Are We Turning the Corner on Homelessness?

Are We Turning the Corner on Homelessness?


David Bley and David Wertheimer of the Bill & Melinda Gates Foundation have three recent posts addressing related aspects of homelessness on the Gates Foundation's Impatient Optimists blog.

"How do we make homelessness a one-time occurrence?" asks David Bley, showcasing King County's innovations, which include a new rapid re-housing model to address homelessness. Rapid re-housing helps put families immediately into permanent housing while they receive employment assistance, case management support and additional services as needed. The key point for funders and nonprofit service providers, Bley argues, is that we need to stop defining ourselves and our work based only on the sub-population we choose to help. All are critically important.
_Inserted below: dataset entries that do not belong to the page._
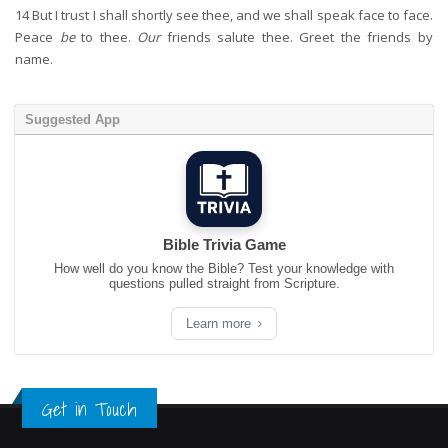
14
But I trust I shall shortly see thee, and we shall speak face to face.
Peace
be
to thee.
Our
friends salute thee. Greet the friends by
name.
Suggested App
Bible Trivia Game
How well do you know the Bible? Test your knowledge with
questions pulled straight from Scripture.
Learn more
Get in Touch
"What happens when we really start to end homelessness?" asks David Wertheimer. Reporting from this year's National Alliance to End Homelessness conference, Wertheimer says that we are making significant and documented progress towards our goal of ending homelessness.  The data show that we now know the best ways to reduce homelessness for individuals, youth, families and veterans, including:

  • Permanent supportive housing and rapid re-housing within a “housing first” framework
  • Service-enriched transitional housing for homeless youth
  • Formal programmatic linkages to mainstream systems to help build skills
  • Job-readiness, social capital and inpidual and family resilience

Wertheimer also digs back into the nuts and bolts of the programs we use to address homelessness in his post, "Making Connections: Economic Opportunities and the Pathway to Ending Family Homelessness." He observes that Washington state and a number of communities across the U.S. are linking economic security and housing stability as "critical keys to the work of ending homelessness. Programs based on this link have "documented promising results, including increased earned family income, increased rates of job retention, and connections to employment with career pathway potentials in fields such as health care, manufacturing, construction, retail, social services, hotels and hospitality, security, property management, and financial services," writes Wertheimer.

We are beginning to get our arms around the issue of homelessness in a meaningful way. As Wertheimer states, "The skeptics are losing ground as we demonstrate that we can achieve the day when homelessness, if it does occur, will be something rare, brief in duration, and a one-time-only experience."